Agtech has become an essential part of modern agriculture practices like smart agri, digital agriculture, and vertical farming. Various agtech solutions are developed by companies and startups to make smart agri affordable, sustainable, and scalable for smallholder farmers. Environmental challenges are forcing farmers to adopt sustainable agricultural practices while maintaining production. Climate-smart agri is one of the innovative concepts emerging in sustainable agricultural practices. It is defined as an approach for transforming and reorienting agricultural development under the new realities of climate change.
Climate-smart agri:
The Food and Agricultural Organisation (FAO) defines climate-smart agri as the agriculture that sustainably increases productivity, enhances resilience, reduces greenhouse gas emissions where possible, and enhances the achievement of national food security and development goals. The primary goal of climate-smart agri is food security and development that interlinks other necessary pillars like productivity, mitigation, and adaptation.
Characteristics of Climate-smart agri:
Addresses Climate Change: Conventional agricultural practices add significantly to greenhouse gas emissions, water pollution, and soil pollution. In contrast, climate-smart agri practices optimise the chemical and other resource utilisation that reduces emissions as well as pollution caused throughout the agricultural life cycle.
Integrates multiple goals and manages trade-offs: Climate-smart agri uses agtech and achieves increased productivity, enhanced resilience, and reduced emissions. But, sometimes it is difficult to achieve all the goals and thus trade-offs need to be considered. Climate-smart agri strategies and planning help to manage such trade-offs.
Maintains ecosystem services: Climate-smart agri ensures that farmers are not contributing to the degradation of ecosystem services like clean water, air, materials, and food. It adopts a landscape approach to build upon sustainable agriculture principles, integrated planning and management, and narrow down sectoral approaches resulting in uncoordinated and competing land uses.
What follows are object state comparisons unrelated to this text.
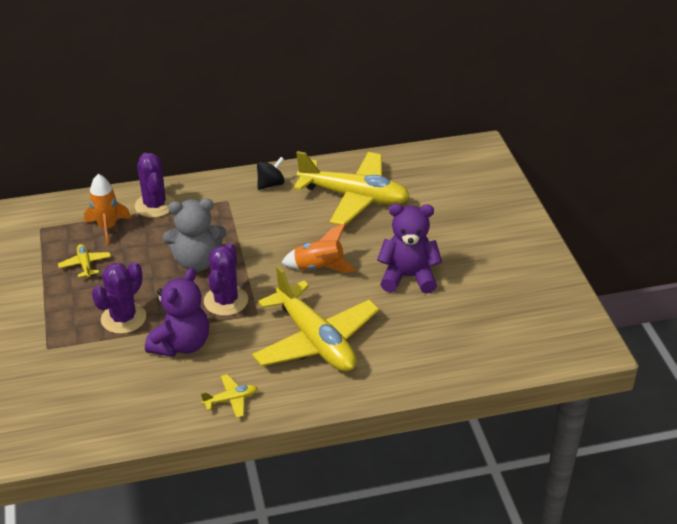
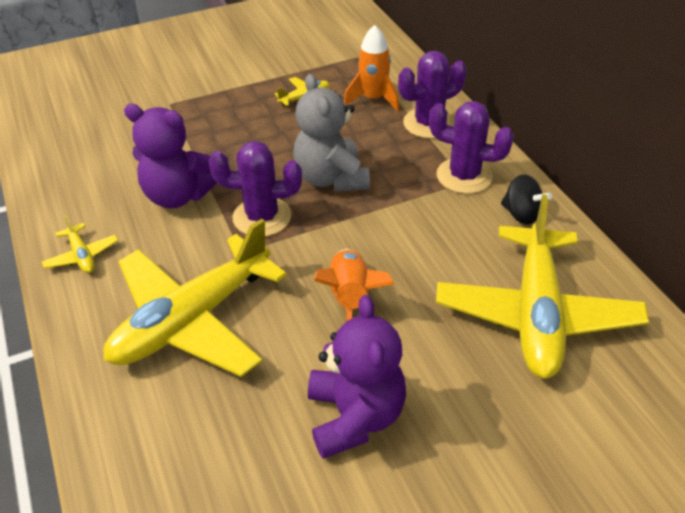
camera: 80 degrees right, 5 degrees up
(123, 318) = (220, 143): purple cactus -> purple cactus (464, 176)

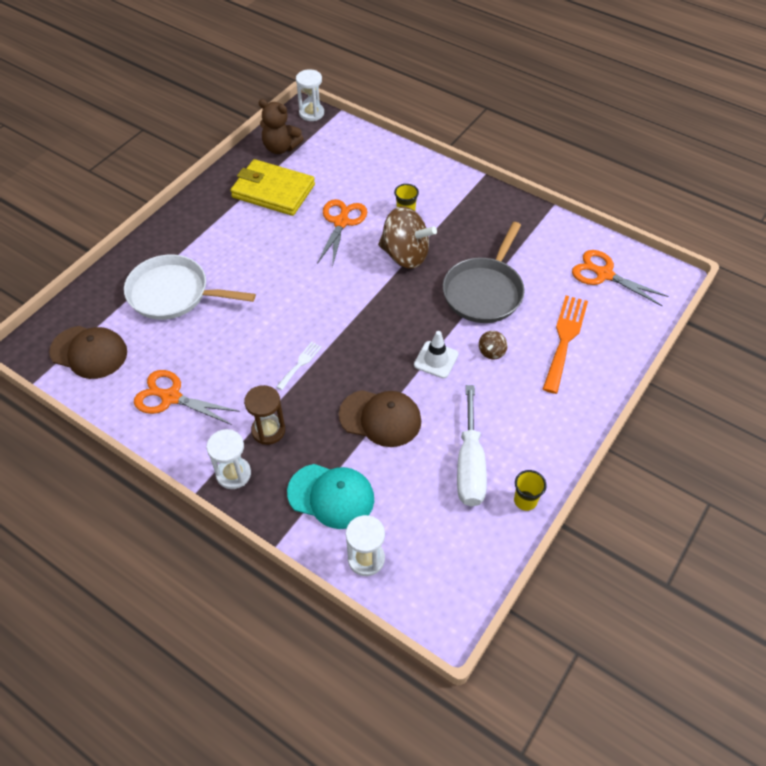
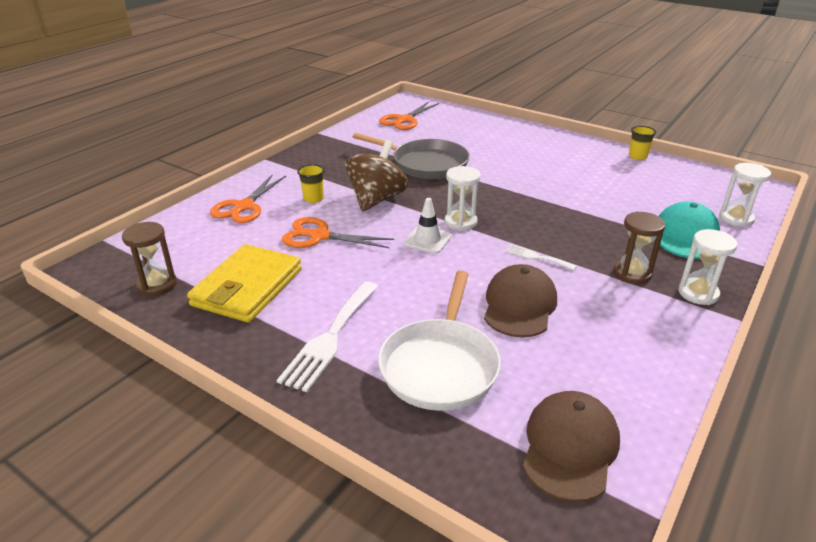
camera: 90 degrees left, 20 degrees down
(170, 397) = (618, 350): orange scissors -> orange scissors (244, 207)
(211, 238) = (330, 338): none -> white fork
(280, 148) = (157, 285): brown teddy bear -> brown hourglass
(311, 113) = (95, 262): white hourglass -> white hourglass (460, 222)
(380, 418) = (588, 212): brown cap -> brown cap (519, 305)
(436, 360) = (511, 186): white traffic cone -> white traffic cone (427, 240)
(470, 465) = (617, 175): white screwdriver -> none
(491, 352) = (496, 163): brown spinning top -> none
(565, 339) = (476, 136): orange fork -> none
Multiple entry points at different levels: Climate-smart agri has multiple entry points, from technology and practices developed to the climate change models and scenarios elaboration, value chains, insurance schemes, information technologies, institutional and political enabling environments strengthening and so on. Thus, it integrates multiple technologies to integrate multiple interventions in the food system, value chain, landscape, and policies.
Context-specific practices: Climate-smart practices in one place may not be the same in another. Thus, interventions should be considered while adopting climate-smart agri practices at the landscape level, within or among ecosystems as well as in institutional and political realities and arrangements.
Engagement of women and marginalised groups: Climate-smart agri involves the poorest and vulnerable groups living on marginal lands with climate events vulnerability to achieve food security goals and enhanced resilience.